BEGIN

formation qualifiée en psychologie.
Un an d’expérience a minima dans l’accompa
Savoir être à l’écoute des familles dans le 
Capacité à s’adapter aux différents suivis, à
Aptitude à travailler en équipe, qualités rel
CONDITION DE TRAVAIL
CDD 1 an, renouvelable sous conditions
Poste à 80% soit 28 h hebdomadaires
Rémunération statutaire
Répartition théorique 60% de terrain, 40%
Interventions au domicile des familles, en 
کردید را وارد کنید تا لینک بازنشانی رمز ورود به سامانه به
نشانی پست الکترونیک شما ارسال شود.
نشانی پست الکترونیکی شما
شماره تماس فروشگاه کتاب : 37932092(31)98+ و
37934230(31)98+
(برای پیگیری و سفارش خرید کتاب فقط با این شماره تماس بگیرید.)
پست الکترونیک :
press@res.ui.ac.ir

END
BEGIN

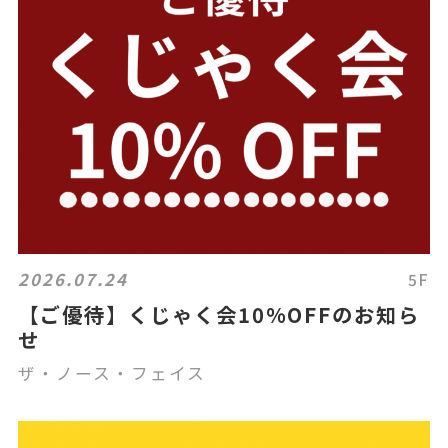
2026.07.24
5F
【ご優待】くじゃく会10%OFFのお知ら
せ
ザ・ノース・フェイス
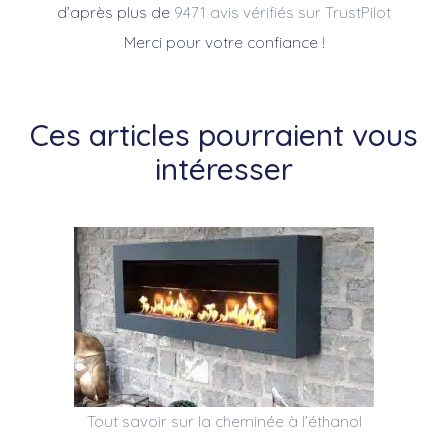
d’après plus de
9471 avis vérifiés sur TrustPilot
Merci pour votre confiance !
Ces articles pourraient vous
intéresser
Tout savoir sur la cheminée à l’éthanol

END

About this exercise |
Reproduce verbatim only the segment of the listing bounded by the line containing "formation qualifiée en psychologie." and the line containing "CDD 1 an, renouvelable sous conditions", with both boundary lines included.

Result |
formation qualifiée en psychologie.
Un an d’expérience a minima dans l’accompa
Savoir être à l’écoute des familles dans le 
Capacité à s’adapter aux différents suivis, à
Aptitude à travailler en équipe, qualités rel
CONDITION DE TRAVAIL
CDD 1 an, renouvelable sous conditions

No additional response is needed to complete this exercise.